## Source information
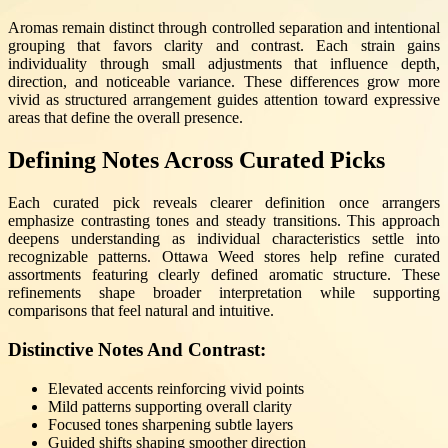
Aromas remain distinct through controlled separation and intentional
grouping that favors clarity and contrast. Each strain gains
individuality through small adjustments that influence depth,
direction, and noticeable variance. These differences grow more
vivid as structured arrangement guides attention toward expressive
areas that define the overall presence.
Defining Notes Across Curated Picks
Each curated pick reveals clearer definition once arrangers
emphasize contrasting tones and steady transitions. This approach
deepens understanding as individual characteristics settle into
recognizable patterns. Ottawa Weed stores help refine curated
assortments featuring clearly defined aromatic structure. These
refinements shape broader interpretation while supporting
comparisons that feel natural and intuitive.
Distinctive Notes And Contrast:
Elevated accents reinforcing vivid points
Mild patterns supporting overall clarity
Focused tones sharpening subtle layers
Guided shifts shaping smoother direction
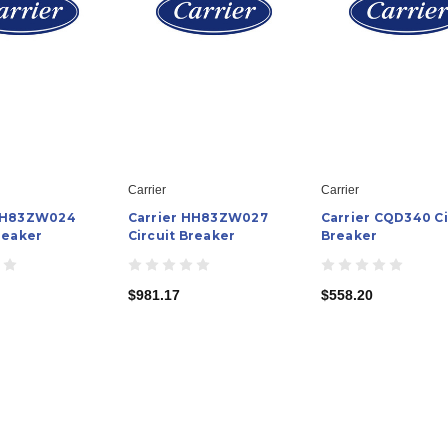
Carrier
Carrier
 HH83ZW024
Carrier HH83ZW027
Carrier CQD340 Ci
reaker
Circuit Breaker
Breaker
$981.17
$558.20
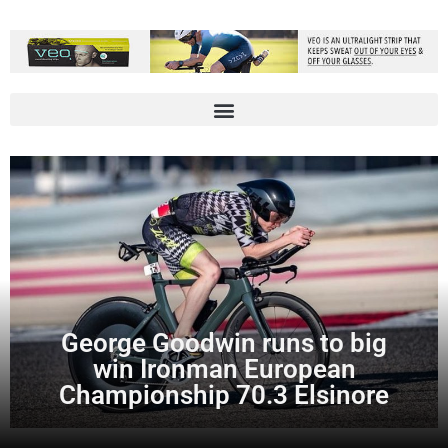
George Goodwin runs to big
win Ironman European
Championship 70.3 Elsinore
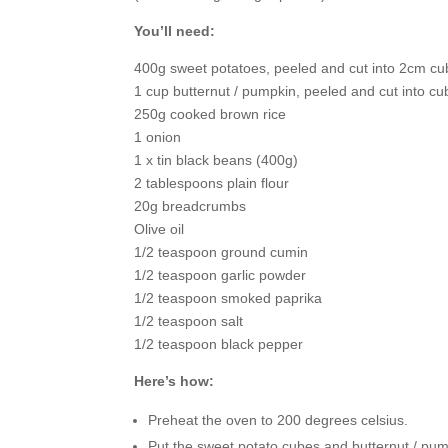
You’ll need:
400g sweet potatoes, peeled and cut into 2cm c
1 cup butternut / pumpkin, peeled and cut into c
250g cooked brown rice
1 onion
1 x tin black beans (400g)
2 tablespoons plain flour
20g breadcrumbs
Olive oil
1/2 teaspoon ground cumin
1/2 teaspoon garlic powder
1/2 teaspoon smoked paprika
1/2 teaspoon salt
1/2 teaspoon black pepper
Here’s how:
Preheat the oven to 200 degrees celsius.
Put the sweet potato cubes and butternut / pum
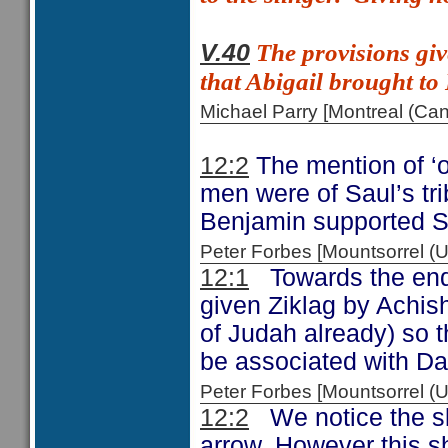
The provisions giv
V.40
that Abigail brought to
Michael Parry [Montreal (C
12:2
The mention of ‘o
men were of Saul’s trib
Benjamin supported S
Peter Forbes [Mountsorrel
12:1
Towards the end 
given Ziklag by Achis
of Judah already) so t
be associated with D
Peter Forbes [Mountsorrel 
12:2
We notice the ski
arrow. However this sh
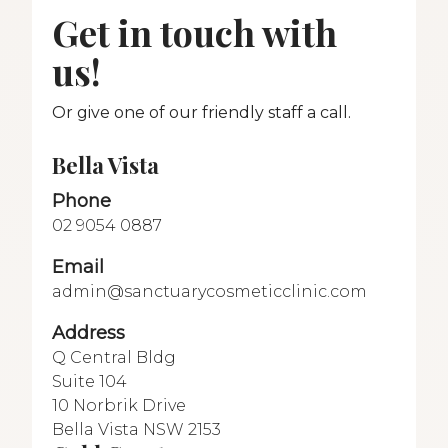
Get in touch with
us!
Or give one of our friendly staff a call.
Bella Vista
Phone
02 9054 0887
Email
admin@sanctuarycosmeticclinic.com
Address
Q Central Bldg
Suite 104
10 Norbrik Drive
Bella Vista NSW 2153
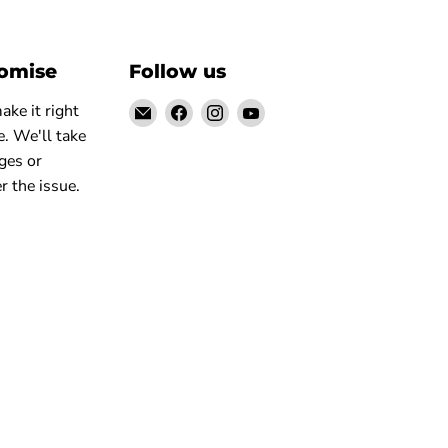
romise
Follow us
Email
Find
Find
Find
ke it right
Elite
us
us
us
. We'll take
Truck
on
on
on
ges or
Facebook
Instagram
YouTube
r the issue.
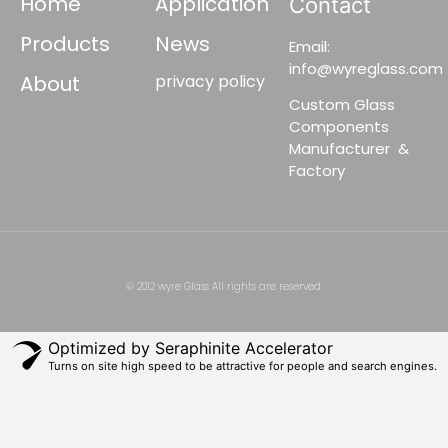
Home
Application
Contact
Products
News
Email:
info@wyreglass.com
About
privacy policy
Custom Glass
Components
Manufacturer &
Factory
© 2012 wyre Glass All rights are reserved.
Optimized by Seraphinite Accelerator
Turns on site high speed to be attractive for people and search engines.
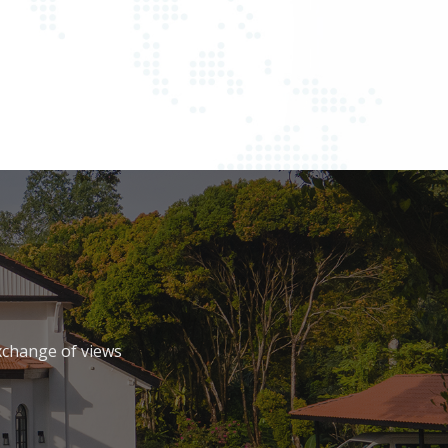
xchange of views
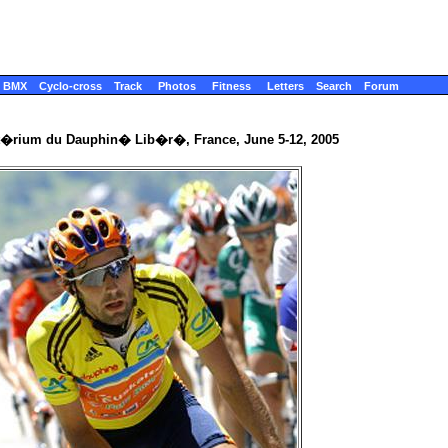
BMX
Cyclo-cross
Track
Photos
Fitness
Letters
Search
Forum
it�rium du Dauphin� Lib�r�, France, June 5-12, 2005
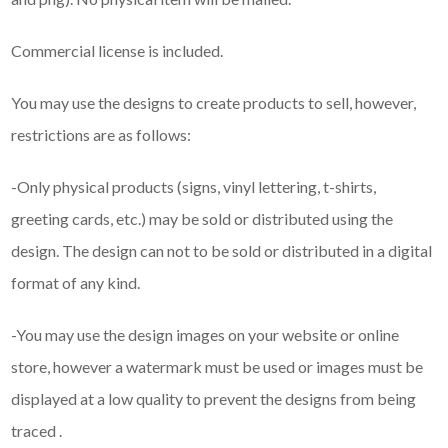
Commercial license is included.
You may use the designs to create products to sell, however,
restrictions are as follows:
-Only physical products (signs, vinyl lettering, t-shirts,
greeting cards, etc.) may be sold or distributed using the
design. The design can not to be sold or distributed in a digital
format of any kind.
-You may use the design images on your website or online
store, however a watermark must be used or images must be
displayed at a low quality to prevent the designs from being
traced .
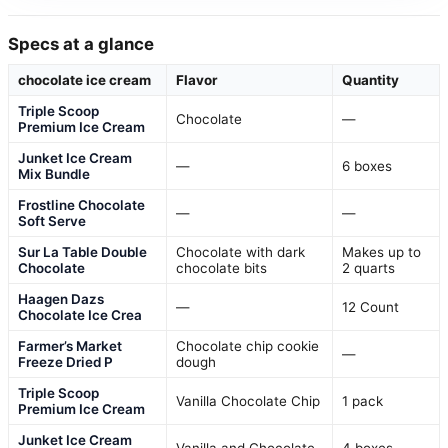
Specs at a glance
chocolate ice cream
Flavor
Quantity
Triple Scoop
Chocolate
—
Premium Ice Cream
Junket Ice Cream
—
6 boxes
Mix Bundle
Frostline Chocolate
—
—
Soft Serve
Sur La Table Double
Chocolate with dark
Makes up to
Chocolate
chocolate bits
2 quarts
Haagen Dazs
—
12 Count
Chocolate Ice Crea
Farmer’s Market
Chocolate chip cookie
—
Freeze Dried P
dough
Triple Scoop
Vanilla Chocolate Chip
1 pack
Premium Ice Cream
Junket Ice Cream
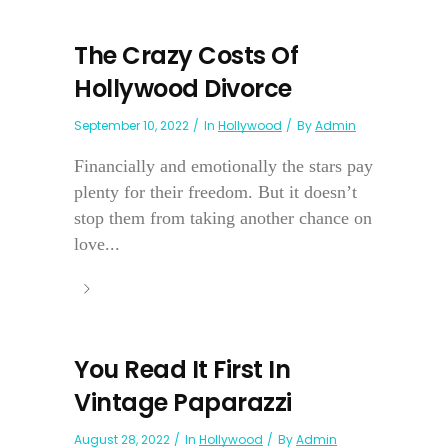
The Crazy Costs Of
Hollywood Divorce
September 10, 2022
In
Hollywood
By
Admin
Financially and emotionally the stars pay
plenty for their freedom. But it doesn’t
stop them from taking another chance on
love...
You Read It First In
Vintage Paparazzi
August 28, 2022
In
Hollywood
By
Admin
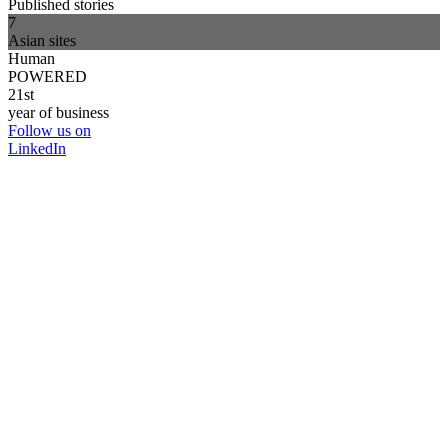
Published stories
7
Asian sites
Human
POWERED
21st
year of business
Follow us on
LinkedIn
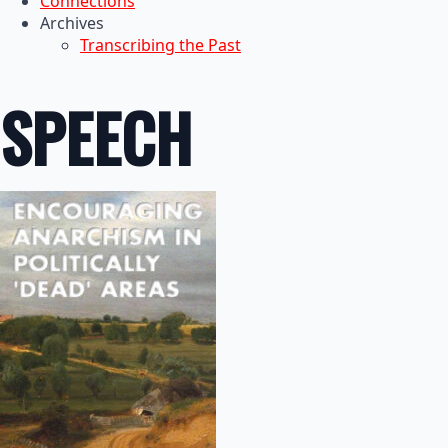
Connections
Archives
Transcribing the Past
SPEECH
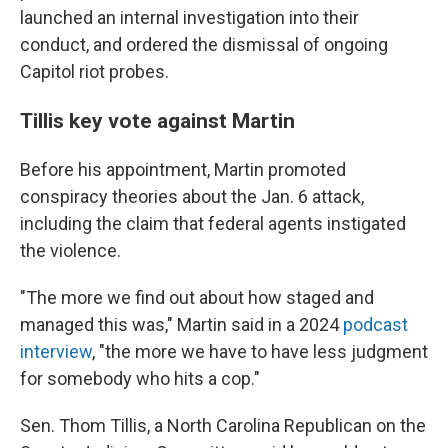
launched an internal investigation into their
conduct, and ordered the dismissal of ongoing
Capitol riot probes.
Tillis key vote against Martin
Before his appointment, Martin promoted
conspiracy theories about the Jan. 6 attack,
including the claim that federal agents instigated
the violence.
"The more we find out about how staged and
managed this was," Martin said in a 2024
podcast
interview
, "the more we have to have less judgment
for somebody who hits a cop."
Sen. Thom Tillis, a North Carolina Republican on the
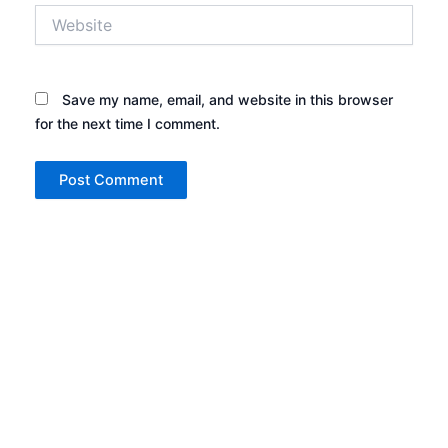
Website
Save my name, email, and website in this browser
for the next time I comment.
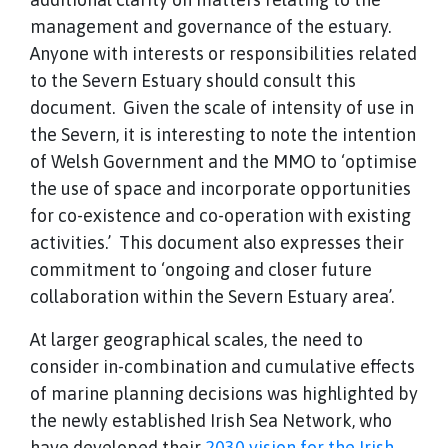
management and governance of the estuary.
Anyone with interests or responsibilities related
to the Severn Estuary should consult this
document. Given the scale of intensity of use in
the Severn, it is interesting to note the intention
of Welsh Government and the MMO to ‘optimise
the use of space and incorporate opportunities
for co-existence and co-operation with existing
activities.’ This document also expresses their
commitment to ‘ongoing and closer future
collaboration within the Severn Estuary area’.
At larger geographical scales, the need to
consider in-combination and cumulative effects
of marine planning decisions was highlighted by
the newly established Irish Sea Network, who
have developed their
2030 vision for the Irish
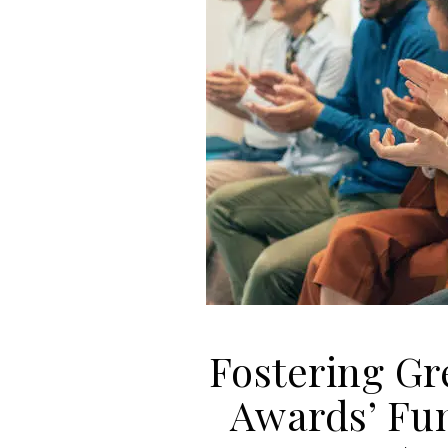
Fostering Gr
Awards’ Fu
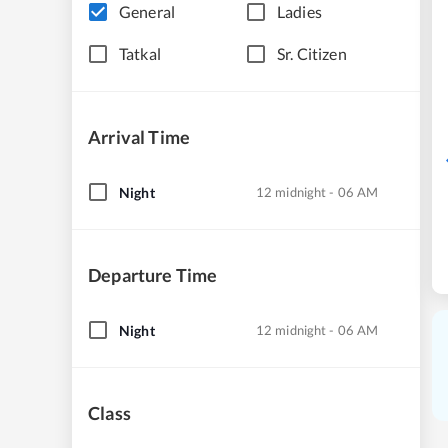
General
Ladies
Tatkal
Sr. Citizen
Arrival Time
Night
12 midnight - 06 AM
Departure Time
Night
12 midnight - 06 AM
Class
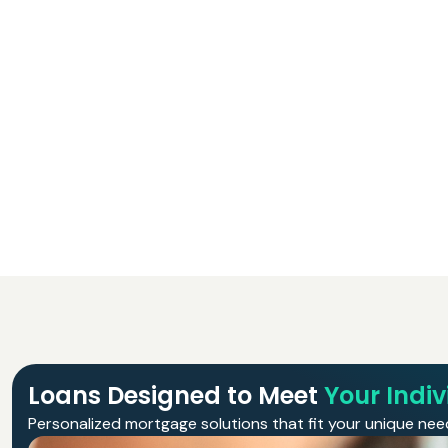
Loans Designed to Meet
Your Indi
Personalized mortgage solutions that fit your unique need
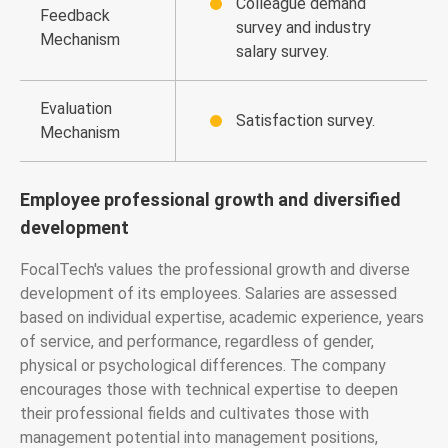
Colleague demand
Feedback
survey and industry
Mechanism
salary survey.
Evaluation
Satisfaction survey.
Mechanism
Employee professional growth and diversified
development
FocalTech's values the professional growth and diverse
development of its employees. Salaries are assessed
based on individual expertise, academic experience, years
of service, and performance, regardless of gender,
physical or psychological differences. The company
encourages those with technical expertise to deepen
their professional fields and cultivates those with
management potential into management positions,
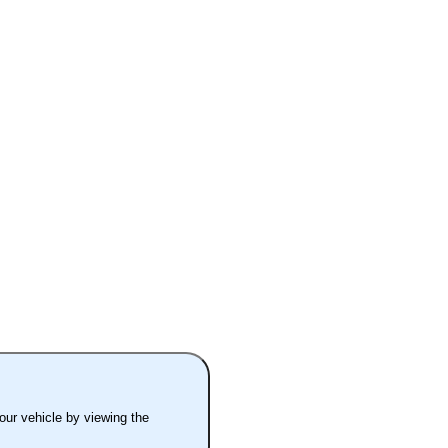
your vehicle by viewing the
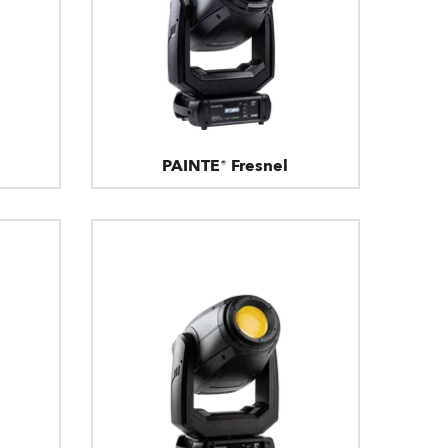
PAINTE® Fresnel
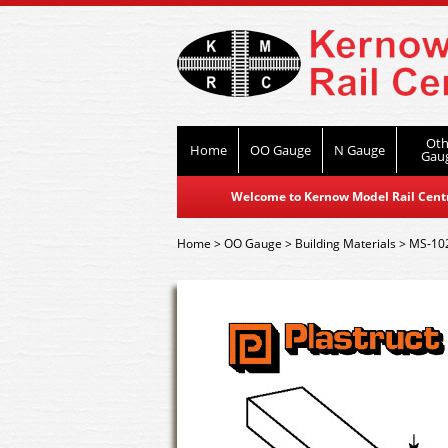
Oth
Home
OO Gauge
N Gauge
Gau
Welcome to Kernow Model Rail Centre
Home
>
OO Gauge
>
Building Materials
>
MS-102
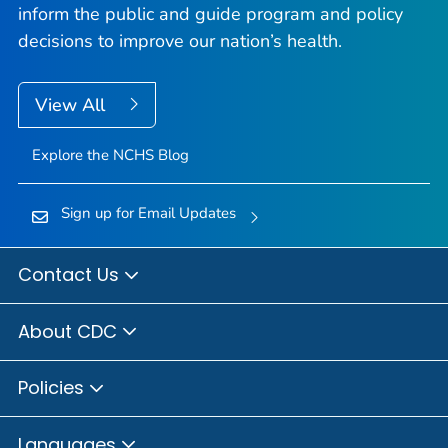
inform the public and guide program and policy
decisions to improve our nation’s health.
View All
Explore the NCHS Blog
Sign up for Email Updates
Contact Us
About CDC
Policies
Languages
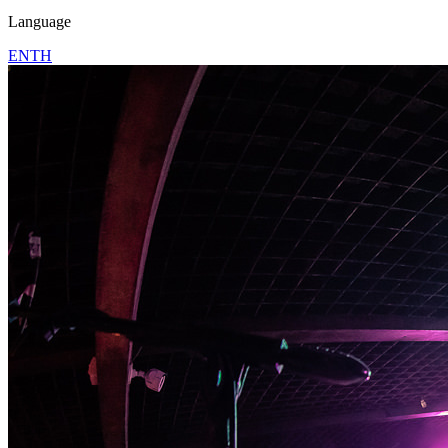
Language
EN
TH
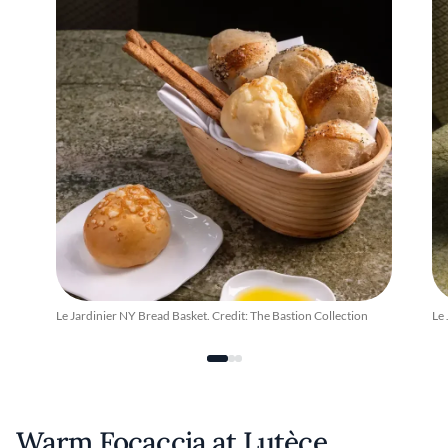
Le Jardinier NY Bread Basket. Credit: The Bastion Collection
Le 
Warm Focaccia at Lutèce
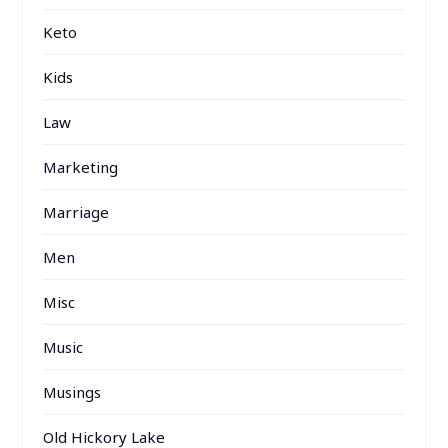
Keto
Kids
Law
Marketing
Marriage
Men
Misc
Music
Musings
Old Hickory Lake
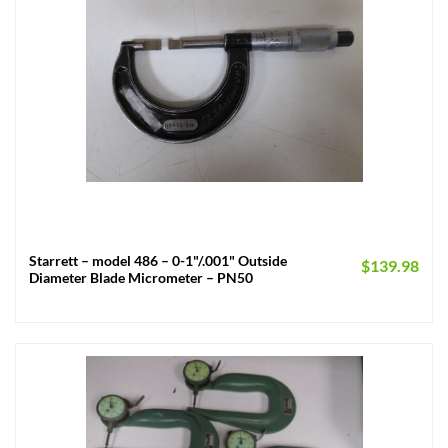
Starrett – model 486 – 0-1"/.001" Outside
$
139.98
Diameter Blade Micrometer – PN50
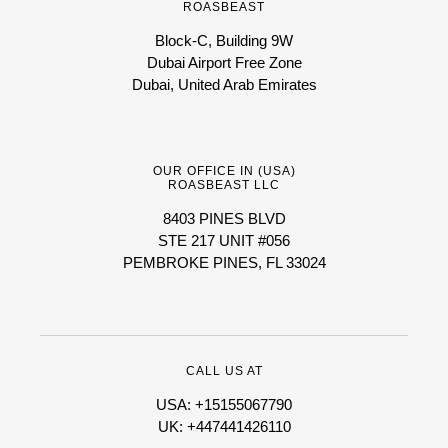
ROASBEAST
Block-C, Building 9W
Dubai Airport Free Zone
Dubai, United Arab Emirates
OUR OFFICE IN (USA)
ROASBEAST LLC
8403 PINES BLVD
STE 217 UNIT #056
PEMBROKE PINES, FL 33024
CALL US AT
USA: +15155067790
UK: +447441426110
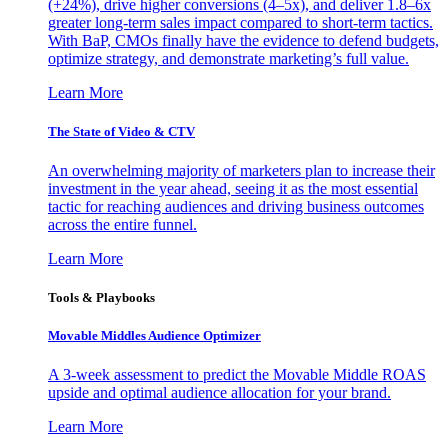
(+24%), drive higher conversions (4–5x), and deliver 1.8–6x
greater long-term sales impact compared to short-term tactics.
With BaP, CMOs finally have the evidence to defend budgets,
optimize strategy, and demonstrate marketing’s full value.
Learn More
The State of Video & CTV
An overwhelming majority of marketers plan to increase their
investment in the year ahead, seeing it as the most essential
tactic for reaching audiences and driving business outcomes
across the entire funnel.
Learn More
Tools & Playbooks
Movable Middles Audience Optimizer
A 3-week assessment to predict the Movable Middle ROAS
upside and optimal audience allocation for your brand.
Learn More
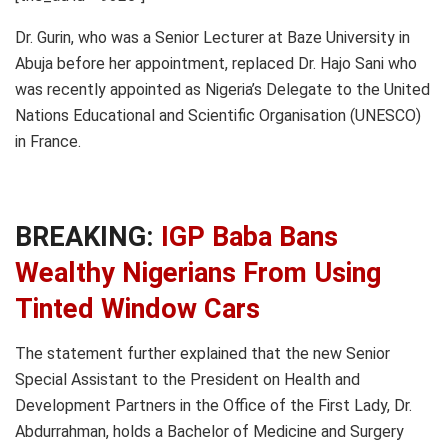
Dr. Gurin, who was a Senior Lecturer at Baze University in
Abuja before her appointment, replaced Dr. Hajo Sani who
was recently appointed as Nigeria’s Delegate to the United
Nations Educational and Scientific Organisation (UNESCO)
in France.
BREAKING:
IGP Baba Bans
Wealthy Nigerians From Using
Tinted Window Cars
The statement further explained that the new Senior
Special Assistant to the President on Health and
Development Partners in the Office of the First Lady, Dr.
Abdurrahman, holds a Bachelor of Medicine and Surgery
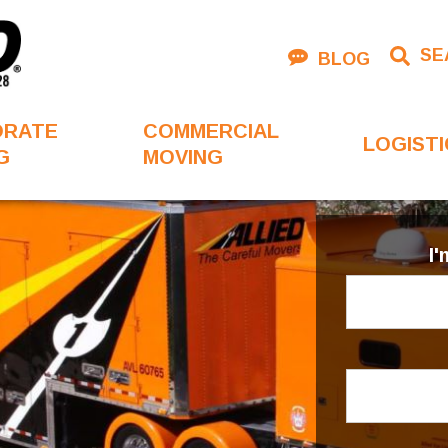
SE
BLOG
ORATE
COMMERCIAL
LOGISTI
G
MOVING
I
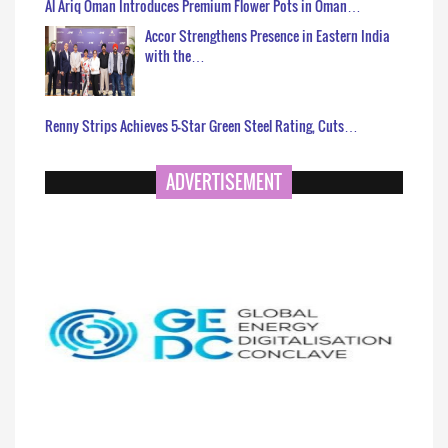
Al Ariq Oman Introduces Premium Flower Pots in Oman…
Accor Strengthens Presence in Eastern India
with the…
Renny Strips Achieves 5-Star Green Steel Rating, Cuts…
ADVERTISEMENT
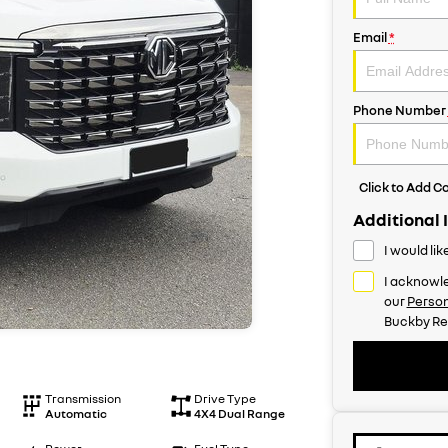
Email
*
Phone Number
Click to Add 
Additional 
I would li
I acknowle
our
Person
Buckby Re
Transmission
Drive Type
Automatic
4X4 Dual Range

## About this task
Working from the records above, set down word for word everything from the line containing "Movable Middles Audience Optimizer" down to the line containing "Development Partners in", ends included, minus the pictures.

## Answer
Movable Middles Audience Optimizer
A 3-week assessment to predict the Movable Middle ROAS
upside and optimal audience allocation for your brand.
Learn More
Dr. Gurin, who was a Senior Lecturer at Baze University in
Abuja before her appointment, replaced Dr. Hajo Sani who
was recently appointed as Nigeria’s Delegate to the United
Nations Educational and Scientific Organisation (UNESCO)
in France.
BREAKING:
IGP Baba Bans
Wealthy Nigerians From Using
Tinted Window Cars
The statement further explained that the new Senior
Special Assistant to the President on Health and
Development Partners in the Office of the First Lady, Dr.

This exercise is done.